Judge Tomas Norstrom denies he had a conflict of interest during the trial
Lawyers of four men convicted of running The Pirate Bay file-sharing website are seeking a retrial, saying the judge had a conflict of interest.
Judge Tomas Norstrom is a member of the Swedish Copyright Association and sits on the board of Swedish Association for the Protection of Industrial Property.
But the judge has told Swedish Radio: "These activities do not constitute a conflict of interest."
Sweden's Court of Appeal would rule on a possible retrial, the lawyers said.
Frederik Neij, Gottfrid Svartholm Warg, Carl Lundstrom and Peter Sunde were found guilty of breaking copyright law on 17 April 2009 and sentenced to a year in jail.
The four were also ordered to pay $4.5m (£3m) in damages to a number of entertainment companies, including Warner Bros, Sony Music Entertainment.
Peter Althin, who represents The Pirate Bay (TPB) spokesman Peter Sunde, said it was for the appeal courts to decide if there was to be a retrial, as it emerged the judge and lawyers for the entertainment industry were members of the copyright association.
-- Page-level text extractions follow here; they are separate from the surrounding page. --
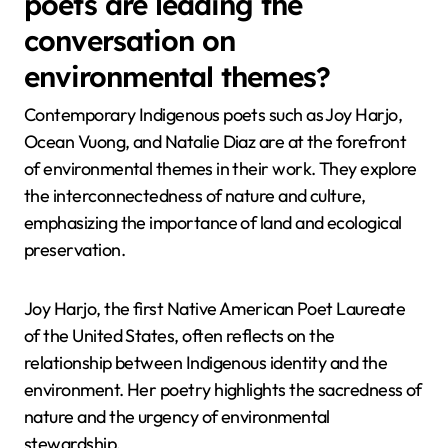
poets are leading the
conversation on
environmental themes?
Contemporary Indigenous poets such as Joy Harjo,
Ocean Vuong, and Natalie Diaz are at the forefront
of environmental themes in their work. They explore
the interconnectedness of nature and culture,
emphasizing the importance of land and ecological
preservation.
Joy Harjo, the first Native American Poet Laureate
of the United States, often reflects on the
relationship between Indigenous identity and the
environment. Her poetry highlights the sacredness of
nature and the urgency of environmental
stewardship.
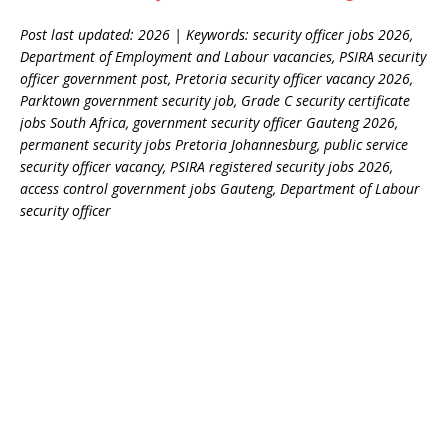
Post last updated: 2026 | Keywords: security officer jobs 2026,
Department of Employment and Labour vacancies, PSIRA security
officer government post, Pretoria security officer vacancy 2026,
Parktown government security job, Grade C security certificate
jobs South Africa, government security officer Gauteng 2026,
permanent security jobs Pretoria Johannesburg, public service
security officer vacancy, PSIRA registered security jobs 2026,
access control government jobs Gauteng, Department of Labour
security officer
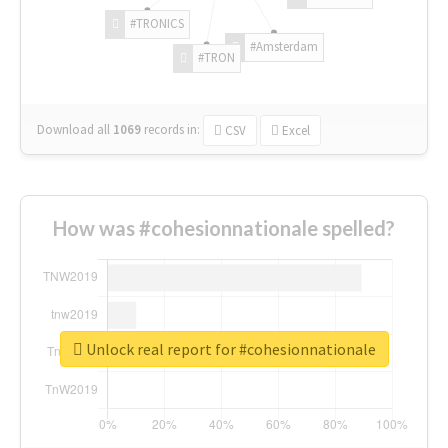
#TRONICS
#Amsterdam
#TRON
Download all
1069
records
in:
CSV
Excel
How was #cohesionnationale spelled?
Unlock real report for #cohesionnationale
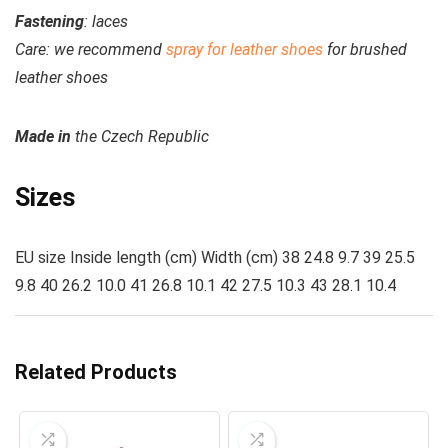
Fastening
: laces
Care:
we recommend
spray for leather shoes
for brushed
leather shoes
Made
in
the Czech Republic
Sizes
EU size Inside length (cm) Width (cm) 38 24.8 9.7 39 25.5
9.8 40 26.2 10.0 41 26.8 10.1 42 27.5 10.3 43 28.1 10.4
Related Products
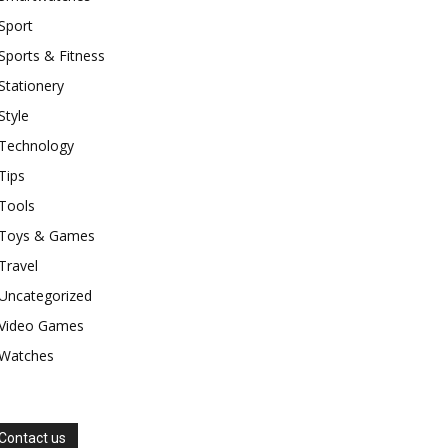
Sport
Sports & Fitness
Stationery
Style
Technology
Tips
Tools
Toys & Games
Travel
Uncategorized
Video Games
Watches
Contact us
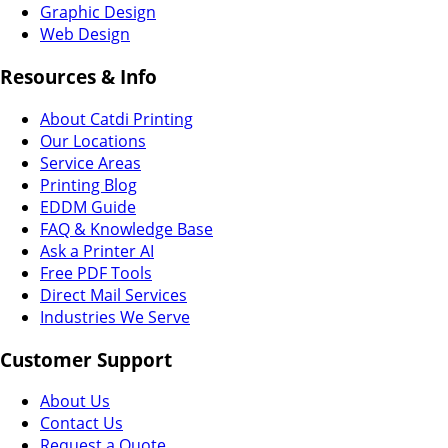
Graphic Design
Web Design
Resources & Info
About Catdi Printing
Our Locations
Service Areas
Printing Blog
EDDM Guide
FAQ & Knowledge Base
Ask a Printer AI
Free PDF Tools
Direct Mail Services
Industries We Serve
Customer Support
About Us
Contact Us
Request a Quote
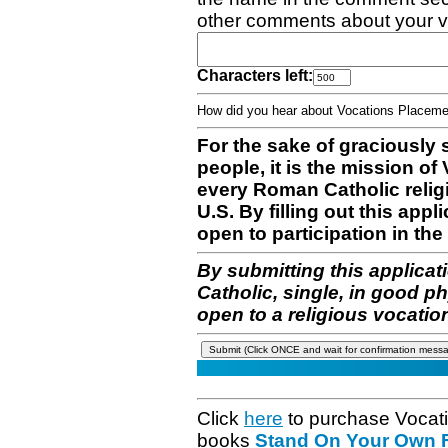
other comments about your v
Characters left:
How did you hear about Vocations Place
For the sake of graciously 
people, it is the mission o
every Roman Catholic reli
U.S. By filling out this appl
open to participation in the 
By submitting this applicat
Catholic, single, in good p
open to a religious vocatio
Click
here
to purchase Vocat
books
Stand On Your Own Fe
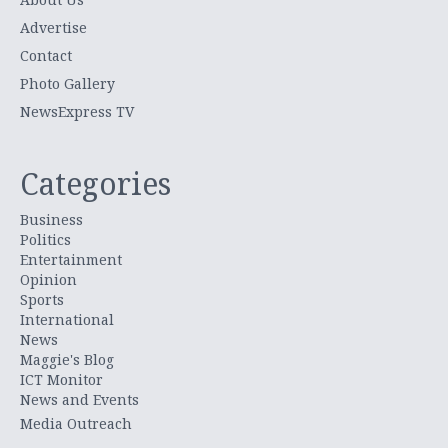
Advertise
Contact
Photo Gallery
NewsExpress TV
Categories
Business
Politics
Entertainment
Opinion
Sports
International
News
Maggie's Blog
ICT Monitor
News and Events
Media Outreach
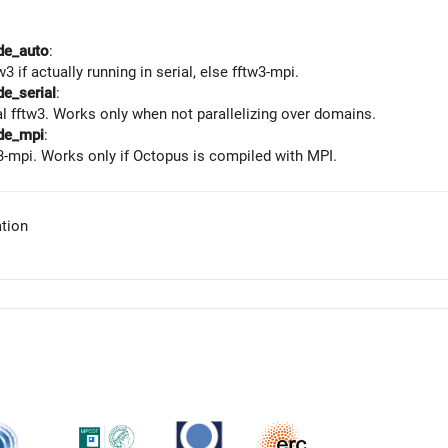
de_auto
:
w3 if actually running in serial, else fftw3-mpi.
e_serial
:
al fftw3. Works only when not parallelizing over domains.
de_mpi
:
3-mpi. Works only if Octopus is compiled with MPI.
tion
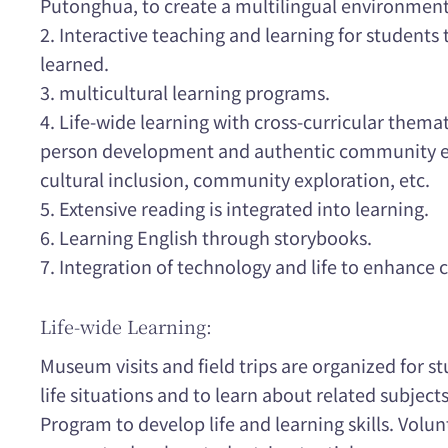
Putonghua, to create a multilingual environment 
2. Interactive teaching and learning for students
learned.
3. multicultural learning programs.
4. Life-wide learning with cross-curricular thema
person development and authentic community ex
cultural inclusion, community exploration, etc.
5. Extensive reading is integrated into learning.
6. Learning English through storybooks.
7. Integration of technology and life to enhance c
Life-wide Learning:
Museum visits and field trips are organized for st
life situations and to learn about related subjects
Program to develop life and learning skills. Volun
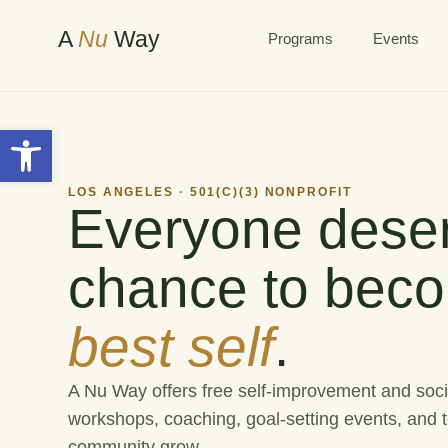
A
Nu
Way
Programs
Events
Open toolbar
LOS ANGELES · 501(C)(3) NONPROFIT
Everyone deser
chance to beco
best self
.
A Nu Way offers free self-improvement and soci
workshops, coaching, goal-setting events, and t
community grow.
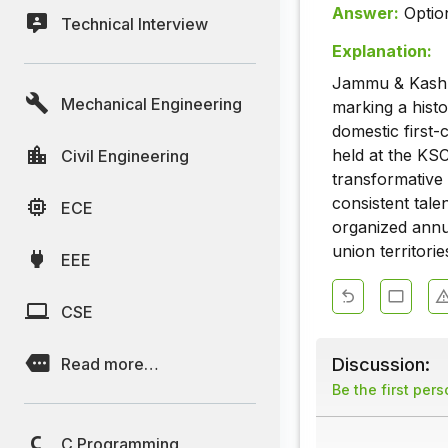
Answer:
Optio
Technical Interview
Explanation:
Jammu & Kashmir
Mechanical Engineering
marking a histo
domestic first-
held at the KSC
Civil Engineering
transformative 
consistent tal
ECE
organized annu
union territorie
EEE
CSE
Discussion:
Read more…
Be the first per
C Programming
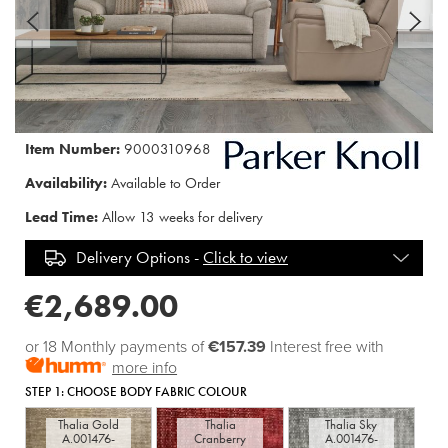
Item Number:
9000310968
Availability:
Available to Order
Lead Time:
Allow 13 weeks for delivery
Delivery Options -
Click to view
€2,689.00
or 18 Monthly payments of
€157.39
Interest free with
more info
STEP 1:
CHOOSE BODY FABRIC COLOUR
Thalia Gold
Thalia
Thalia Sky
A.001476-
Cranberry
A.001476-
"In the autumn I received information that a lay judge could have similar connections. I sent these to the court and the judge was excluded in order to prevent a conflict of interest. It would have been reasonable to then review this situation as well," Althin told Sveriges Radio.
Speaking to the BBC, Sven-Erik Alhem - a former senior attorney in Sweden - said the judge had made an error of judgement, but a retrial was unlikely.
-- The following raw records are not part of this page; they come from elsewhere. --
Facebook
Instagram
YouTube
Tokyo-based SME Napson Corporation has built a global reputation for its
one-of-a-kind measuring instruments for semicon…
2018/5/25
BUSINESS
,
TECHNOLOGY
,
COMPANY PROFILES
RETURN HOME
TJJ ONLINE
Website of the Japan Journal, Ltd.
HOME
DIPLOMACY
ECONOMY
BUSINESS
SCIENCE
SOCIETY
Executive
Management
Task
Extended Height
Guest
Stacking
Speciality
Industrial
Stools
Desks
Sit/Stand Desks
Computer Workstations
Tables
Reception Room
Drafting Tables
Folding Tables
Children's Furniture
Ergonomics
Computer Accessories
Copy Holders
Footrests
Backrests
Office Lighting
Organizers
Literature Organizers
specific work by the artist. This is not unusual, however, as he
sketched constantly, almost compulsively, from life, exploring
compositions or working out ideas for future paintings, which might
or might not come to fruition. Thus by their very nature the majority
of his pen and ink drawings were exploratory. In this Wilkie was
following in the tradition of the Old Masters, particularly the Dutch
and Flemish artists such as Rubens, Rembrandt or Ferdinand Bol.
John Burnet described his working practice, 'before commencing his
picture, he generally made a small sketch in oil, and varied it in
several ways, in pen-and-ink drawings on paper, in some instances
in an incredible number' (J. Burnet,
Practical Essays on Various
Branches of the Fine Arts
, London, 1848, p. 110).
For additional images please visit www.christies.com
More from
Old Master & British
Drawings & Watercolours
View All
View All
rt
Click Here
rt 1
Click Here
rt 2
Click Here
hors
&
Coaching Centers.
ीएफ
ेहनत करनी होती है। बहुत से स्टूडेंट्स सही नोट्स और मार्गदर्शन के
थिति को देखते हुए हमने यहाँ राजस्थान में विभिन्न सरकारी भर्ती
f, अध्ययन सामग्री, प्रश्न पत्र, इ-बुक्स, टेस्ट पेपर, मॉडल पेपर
"The judge should have told the parties of his other engagements. Had he done that then they could make a decision on whether they wanted him as a judge in their case.
Peter Sunde said he could not and would not pay his fine
"I'm not sure the superior court could say that this was unfair, but had he been open then it wouldn't have been an issue," he said.
Rick Falkvinge, leader of the Swedish Pirate Party, told the BBC the judge had made an "unforgiveable" decision.
"This is corruption and judicial decay at an unforgiveable level.
"The judge in one of Sweden's most high profile cases ever is also a member of an interest organisation for one side and associates with the prosecution trial lawyers in his free time? That is inexcusable corruption," said Mr Falkvinge.
The Pirate Bay file-sharing website was set up in 2003 by anti-copyright organisation Piratbyran, but for the past five years it has been run by individuals.
Millions of files are exchanged using the service every day.